Gartenkolumne «Nachgehackt»Der Frühling ruft
Eigentlich sollte es unsere Gartenkolumnistin besser wissen: Aber wie jedes Jahr gibt es Ende Februar kein Halten mehr.
Sie mochten mal wieder nicht warten. Streckten ihre Köpfchen schon Anfang Februar neugierig aus dem Boden. Dann kam noch einmal Schnee, anschliessend die grosse Kälte, die sie mit Eisglanz überzog. Zum Glück sind Schneeglöckchen ziemlich resistent und blühen jetzt, bei fast schon frühlingshaften Temperaturen, richtig auf.
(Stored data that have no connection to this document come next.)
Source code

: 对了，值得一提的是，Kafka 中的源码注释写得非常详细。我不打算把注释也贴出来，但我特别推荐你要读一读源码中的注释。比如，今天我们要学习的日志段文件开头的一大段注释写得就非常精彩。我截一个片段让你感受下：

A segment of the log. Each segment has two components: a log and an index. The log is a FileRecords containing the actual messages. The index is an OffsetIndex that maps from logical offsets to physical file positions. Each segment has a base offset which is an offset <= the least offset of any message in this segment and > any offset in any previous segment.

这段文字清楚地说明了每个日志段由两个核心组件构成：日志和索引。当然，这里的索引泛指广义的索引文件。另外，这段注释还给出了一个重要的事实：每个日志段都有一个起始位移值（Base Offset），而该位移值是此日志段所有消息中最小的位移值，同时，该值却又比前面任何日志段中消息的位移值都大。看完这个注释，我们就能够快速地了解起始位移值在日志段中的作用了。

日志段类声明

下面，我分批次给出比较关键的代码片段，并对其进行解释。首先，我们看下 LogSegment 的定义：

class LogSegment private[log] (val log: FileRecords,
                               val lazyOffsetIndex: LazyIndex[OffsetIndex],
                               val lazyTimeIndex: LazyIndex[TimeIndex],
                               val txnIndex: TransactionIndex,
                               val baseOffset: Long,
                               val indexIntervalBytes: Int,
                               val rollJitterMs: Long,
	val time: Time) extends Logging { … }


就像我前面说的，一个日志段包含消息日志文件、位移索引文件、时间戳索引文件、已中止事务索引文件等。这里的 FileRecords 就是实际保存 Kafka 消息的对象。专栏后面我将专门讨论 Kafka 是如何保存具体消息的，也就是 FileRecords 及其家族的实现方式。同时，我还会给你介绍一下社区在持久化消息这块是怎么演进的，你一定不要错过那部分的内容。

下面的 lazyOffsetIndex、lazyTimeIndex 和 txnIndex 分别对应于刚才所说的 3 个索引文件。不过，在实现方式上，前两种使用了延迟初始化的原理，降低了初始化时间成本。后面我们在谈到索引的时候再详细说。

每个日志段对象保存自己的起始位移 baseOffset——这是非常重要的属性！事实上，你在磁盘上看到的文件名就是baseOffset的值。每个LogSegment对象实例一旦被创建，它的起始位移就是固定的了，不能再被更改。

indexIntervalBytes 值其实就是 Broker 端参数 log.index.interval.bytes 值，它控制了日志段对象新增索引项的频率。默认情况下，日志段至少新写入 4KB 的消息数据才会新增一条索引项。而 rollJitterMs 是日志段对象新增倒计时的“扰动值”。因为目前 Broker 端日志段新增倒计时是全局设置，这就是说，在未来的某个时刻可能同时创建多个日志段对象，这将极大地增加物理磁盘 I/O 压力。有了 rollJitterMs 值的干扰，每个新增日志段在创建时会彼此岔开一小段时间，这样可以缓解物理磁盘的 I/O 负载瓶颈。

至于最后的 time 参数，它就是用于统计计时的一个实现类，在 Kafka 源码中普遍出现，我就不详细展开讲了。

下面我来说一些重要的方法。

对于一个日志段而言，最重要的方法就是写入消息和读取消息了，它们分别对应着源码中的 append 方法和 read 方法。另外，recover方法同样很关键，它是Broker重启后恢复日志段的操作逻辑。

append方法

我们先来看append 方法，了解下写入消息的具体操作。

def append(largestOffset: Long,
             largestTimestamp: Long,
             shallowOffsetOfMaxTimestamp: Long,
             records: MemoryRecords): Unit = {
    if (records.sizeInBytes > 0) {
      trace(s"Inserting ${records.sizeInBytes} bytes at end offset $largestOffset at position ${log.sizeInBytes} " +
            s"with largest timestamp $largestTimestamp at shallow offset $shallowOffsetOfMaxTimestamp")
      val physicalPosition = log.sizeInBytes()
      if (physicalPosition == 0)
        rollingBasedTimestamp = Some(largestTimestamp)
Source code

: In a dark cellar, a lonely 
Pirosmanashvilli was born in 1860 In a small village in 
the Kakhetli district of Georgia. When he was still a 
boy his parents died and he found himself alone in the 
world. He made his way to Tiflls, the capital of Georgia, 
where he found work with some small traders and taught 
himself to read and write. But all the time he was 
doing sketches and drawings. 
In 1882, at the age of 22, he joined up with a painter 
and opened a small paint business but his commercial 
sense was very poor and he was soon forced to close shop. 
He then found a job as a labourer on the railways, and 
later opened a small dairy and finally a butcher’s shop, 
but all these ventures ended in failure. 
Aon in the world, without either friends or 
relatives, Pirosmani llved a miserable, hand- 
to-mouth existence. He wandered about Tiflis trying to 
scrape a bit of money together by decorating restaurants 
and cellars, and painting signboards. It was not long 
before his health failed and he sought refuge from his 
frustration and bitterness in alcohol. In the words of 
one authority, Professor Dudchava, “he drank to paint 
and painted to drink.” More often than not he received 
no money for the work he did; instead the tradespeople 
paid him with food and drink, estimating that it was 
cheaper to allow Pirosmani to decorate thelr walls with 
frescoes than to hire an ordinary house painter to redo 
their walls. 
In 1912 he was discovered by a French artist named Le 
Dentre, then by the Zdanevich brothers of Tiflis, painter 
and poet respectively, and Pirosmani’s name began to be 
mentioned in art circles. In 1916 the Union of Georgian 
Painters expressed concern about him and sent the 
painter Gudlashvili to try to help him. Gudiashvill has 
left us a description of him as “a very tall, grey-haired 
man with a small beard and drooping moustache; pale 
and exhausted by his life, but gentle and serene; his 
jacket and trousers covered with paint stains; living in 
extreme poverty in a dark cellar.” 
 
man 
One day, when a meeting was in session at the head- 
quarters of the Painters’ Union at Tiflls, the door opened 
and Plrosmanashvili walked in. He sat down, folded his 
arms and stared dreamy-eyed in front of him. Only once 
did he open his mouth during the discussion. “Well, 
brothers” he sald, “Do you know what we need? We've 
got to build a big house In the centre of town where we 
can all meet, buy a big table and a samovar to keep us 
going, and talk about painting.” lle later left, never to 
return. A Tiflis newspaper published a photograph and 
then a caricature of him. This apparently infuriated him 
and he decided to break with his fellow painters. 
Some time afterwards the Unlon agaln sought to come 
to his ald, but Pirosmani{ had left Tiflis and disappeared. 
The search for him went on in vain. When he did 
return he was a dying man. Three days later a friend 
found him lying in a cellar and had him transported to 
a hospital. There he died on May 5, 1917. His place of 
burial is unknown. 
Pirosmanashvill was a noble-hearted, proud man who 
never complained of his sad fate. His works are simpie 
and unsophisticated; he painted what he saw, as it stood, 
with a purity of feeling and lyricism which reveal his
Und ich erst! Der Garten lockt. Meine Samen für Radiesli, Schnittsalat und Rucola liegen bereit. Das Frühbeet, aus dem ich vor zwei Wochen den letzten Nüssler geerntet habe, ist parat. Der Mann hat es bereits vor längerer Zeit mit den schweren Gärtnereifenstern zugedeckt, die so massiv sind, dass ich sie gar nicht selber heben kann. Wir haben sie vor Jahren auf der anderen Seite des Kantons geholt, sie waren kostenlos, niemand wollte sie mehr haben. Ihre Wirkung ist grossartig, nur sind sie eben nicht gerade handlich. Durchs Fensterglas kommt viel Sonne, wärmt den Kasten auf, trocknet den Boden und verfrüht die Gartensaison um einige Wochen. Es ist also höchste Zeit.
Die grosse Kunst des Wartens
Der Mann lacht mich aus. «Hattest du nicht letztes Jahr verkündet, es bringe nichts, zu früh im Garten zu beginnen?», spottet er. «Dass die grosse Kunst sei, geduldig zu warten, weil die Pflänzchen erst bei guten Bedingungen wachsen würden?» Das mag sein, aber letztes Jahr ist vorbei. Ausserdem spreche ich ja nicht vom Freiland, ich spreche vom Frühbeet, vom ersten eigenen Salat, den ich an Ostern essen will. Dafür muss man etwas tun.
Wobei es da noch viel zu verhandeln gibt. Das Erste: Pferdeäpfel. Damit das Frühbeet gut funktioniert, schaufeln wir es alle drei Jahre aus, geben Pferdemist darunter und füllen es wieder mit Erde auf. Der Pferdemist verrottet langsam und gibt dabei Wärme ab, er sorgt für eine natürliche Beheizung. Leider ist diese Aktion ziemlich aufwendig, und im Frühbeet dominiert danach eine solch potente Düngerbombe, dass wir finden, alle drei Jahre reiche aus. Jetzt ist Jahr zwei ohne Mist, der Nährstoffgehalt und das Wärmepotenzial also geringer als in den anderen Jahren. Was theoretisch dafür spräche, etwas länger zu warten.
Auch die Schneeglöckchen sind ungeduldig
Dann ist da die Kompostfrage: Chef des Komposts ist der Mann, da er für die Schwerarbeit zuständig ist. In dieser Hinsicht sind wir klassisch konservativ aufgestellt. Beete umgraben, Löcher machen, Frühbeetfenster tragen, Kompost umdrehen, das sind seine Aufgaben. Diese Tatsache rede ich gerne schön. Weil er kräftiger sei, brauche er für diese Dinge nicht einmal halb so lange wie ich.
Die Sache hat aber einen gewaltigen Haken: Er hat mich im Griff. Schaufelt er den Kompost nicht um, kann ich auch nicht im frisch gedüngten Boden ansäen. Hebt er die Gläser nicht weg, wird mein Garteneifer ausgebremst. Vielleicht sagt er sich, er tue es zu meinem Besten. Ich aber bin resistent. Mithilfe der Tochter hebe ich die Frühbeetfenster auch ohne männliche Kraft. Ein paar Reihen sind schnell angesät. Und abends im Bett geht mir durch den Kopf: So viel anders als die ungeduldigen Schneeglöckchen bin ich nun auch wieder nicht.